Base E

Base E

Collaboration between UK Antarctic Heritage Trust, British Antarctic Survey and StoryLab

Base E image

Base E is a proof of principle interactive Virtual Reality (VR) experience that combines 3D visualisation, gaming and film archive that enables users to explore and engage with the story of Base E, a British research station based on Stonington Island, in the south Antarctic Peninsula. This collaboration between StoryLab and the UK Antarctic Heritage Trust (UK AHT) aims to demonstrate how convergent creative modes of storytelling enable a more diverse and immersive experience for audiences to connect and engage with remote and inaccessible areas of the world. This reflects on the intersection between identity, culture, heritage and the environment.

A 3D photogrammetry model of Base E was created by UK AHT for the purpose of preserving and promoting the physical heritage of this incredible example of human endeavour in Antarctica. The base was established in 1946 as a station for sledging operations in the area.
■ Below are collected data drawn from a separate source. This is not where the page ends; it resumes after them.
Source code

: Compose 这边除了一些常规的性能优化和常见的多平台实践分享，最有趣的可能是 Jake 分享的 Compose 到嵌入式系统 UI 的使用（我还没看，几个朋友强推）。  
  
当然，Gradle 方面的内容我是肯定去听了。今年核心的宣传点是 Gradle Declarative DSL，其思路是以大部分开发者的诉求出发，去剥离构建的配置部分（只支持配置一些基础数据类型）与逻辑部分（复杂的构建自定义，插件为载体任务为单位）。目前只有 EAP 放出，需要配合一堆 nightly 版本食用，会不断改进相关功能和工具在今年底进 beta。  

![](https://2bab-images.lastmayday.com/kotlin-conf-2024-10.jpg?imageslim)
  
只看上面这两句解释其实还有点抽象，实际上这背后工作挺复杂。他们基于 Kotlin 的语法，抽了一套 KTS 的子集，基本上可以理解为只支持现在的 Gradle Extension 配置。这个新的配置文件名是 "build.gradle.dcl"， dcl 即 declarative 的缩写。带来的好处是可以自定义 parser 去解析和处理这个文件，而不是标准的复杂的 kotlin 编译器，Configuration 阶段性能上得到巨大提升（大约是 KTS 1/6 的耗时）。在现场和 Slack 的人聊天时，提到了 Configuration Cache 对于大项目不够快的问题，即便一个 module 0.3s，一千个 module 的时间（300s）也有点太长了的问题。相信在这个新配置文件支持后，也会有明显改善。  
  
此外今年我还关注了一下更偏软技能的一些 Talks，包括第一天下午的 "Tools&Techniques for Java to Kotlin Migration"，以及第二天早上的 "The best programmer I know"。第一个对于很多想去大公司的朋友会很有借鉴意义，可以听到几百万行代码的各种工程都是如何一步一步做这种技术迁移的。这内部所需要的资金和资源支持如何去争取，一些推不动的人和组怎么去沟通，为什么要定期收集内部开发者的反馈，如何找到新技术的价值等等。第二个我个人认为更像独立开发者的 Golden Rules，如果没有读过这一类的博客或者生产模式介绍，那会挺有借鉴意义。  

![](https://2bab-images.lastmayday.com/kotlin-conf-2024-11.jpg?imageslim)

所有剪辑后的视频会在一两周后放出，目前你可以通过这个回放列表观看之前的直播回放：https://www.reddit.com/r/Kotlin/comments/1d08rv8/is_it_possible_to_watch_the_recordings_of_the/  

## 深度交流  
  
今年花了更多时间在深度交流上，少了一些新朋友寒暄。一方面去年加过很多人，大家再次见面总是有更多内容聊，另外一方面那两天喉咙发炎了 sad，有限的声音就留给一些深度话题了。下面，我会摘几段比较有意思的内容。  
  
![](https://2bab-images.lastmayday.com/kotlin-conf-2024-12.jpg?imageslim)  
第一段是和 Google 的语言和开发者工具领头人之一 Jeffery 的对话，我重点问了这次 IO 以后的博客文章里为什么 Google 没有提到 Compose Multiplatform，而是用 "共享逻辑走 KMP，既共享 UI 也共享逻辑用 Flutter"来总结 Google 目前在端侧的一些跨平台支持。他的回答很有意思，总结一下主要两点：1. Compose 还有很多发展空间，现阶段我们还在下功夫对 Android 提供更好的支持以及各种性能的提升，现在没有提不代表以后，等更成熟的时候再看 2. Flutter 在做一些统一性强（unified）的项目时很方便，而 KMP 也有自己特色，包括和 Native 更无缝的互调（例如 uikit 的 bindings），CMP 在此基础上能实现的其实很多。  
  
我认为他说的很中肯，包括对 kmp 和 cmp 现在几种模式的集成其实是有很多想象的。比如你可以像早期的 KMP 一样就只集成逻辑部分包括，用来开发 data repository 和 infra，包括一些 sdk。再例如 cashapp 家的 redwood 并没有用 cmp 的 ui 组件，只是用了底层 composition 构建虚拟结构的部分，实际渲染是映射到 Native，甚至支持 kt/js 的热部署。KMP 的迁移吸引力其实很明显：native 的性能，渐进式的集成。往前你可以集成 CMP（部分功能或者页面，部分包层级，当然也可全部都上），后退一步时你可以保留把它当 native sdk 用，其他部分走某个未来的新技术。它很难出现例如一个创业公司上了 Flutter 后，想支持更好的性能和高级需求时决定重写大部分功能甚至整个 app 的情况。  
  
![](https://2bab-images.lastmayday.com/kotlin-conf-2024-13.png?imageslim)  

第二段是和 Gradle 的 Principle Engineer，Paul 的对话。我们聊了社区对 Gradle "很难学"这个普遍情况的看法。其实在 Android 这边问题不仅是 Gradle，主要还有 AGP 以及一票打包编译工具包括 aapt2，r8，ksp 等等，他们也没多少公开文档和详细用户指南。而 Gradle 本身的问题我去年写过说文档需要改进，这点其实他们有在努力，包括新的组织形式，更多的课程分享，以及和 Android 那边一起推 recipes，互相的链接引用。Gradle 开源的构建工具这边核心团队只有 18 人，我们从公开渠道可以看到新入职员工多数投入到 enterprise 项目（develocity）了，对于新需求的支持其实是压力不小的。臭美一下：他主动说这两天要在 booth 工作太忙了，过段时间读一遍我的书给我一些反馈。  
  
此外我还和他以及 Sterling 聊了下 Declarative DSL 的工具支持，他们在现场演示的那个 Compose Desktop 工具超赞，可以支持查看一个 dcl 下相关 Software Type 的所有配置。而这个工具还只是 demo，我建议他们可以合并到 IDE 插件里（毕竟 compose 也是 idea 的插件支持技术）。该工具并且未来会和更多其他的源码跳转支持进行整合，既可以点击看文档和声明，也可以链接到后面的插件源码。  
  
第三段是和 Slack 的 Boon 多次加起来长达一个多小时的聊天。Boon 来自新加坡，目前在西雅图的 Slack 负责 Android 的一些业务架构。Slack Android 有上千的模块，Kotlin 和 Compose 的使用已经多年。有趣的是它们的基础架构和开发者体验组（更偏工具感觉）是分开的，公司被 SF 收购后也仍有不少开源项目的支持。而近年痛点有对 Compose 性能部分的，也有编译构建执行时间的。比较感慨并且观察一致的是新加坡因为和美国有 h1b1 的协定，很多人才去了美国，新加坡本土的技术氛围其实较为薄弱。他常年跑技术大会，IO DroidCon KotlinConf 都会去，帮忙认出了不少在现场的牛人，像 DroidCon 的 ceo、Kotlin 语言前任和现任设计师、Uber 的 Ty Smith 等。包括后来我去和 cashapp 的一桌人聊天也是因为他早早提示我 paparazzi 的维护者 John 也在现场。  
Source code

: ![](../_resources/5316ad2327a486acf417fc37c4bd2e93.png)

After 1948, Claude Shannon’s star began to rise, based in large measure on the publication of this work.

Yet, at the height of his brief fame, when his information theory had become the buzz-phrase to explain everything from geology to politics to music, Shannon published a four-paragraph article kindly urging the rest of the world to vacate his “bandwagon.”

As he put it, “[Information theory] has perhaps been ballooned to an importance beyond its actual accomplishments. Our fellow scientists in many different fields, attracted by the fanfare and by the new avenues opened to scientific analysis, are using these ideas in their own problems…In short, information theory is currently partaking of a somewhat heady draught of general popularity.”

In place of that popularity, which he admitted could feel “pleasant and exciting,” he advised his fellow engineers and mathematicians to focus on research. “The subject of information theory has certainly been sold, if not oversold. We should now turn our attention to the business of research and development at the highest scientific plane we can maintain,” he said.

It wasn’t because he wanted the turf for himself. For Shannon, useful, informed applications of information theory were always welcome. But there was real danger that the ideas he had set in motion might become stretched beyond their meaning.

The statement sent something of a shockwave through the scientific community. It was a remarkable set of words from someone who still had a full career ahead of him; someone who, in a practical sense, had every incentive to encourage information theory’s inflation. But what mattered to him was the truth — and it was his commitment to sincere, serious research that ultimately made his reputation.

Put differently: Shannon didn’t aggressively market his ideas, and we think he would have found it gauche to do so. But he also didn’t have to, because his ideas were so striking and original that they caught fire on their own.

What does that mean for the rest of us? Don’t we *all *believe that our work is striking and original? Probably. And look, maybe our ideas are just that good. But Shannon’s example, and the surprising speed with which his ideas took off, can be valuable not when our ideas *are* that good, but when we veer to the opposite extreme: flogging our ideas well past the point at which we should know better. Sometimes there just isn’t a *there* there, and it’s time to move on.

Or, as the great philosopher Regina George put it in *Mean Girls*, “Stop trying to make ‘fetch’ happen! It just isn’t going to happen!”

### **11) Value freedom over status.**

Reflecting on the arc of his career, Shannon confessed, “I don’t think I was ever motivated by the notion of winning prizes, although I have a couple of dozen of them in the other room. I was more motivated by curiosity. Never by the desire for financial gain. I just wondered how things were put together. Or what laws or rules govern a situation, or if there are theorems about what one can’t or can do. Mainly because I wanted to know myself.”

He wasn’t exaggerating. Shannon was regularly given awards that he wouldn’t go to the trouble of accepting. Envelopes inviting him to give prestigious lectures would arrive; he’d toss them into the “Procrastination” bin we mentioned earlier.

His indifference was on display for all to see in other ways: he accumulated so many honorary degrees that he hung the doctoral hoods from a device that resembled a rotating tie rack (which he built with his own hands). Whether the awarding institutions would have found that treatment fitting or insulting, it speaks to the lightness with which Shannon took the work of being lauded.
It was closed in 1950 as sea ice conditions had prevented access to relieve the station in 1949. The site was designated as Historic Site No.64 under the Antarctic Treaty in 1955. It was reopened in 1960 as the centre for eld work in this region before permanently closing in 1975, and has been under the management of UKAHT since 2014 under a Memorandum of Understanding (MoU) with the British Antarctic Survey.

This 3D mesh model of Base E was simplified and integrated into a game engine platform (Unity3D), and used for the development of an interactive and multimodal VR application. The experience of ‘Virtual’ Stonington was enriched by the creation of multimodal narratives developed using the archive film preserved by the British Antarctic Service (BAS). This is part of a collection that holds records relating to scientific, administrative and logistical operations carried out in the Polar regions.

The on-going collaboration between StoryLab and UK AHT investigates the role of interactive narratives and 3D visualisation to:

  1. inform and inspire global audiences with the rich archive preserved by UKAHT;
  2. bring the data and the causes that impact climate change to life;
  3. drive engagement and action of individuals, organisations and governments, in line with the UN’s Sustainable Development Goals for 2030.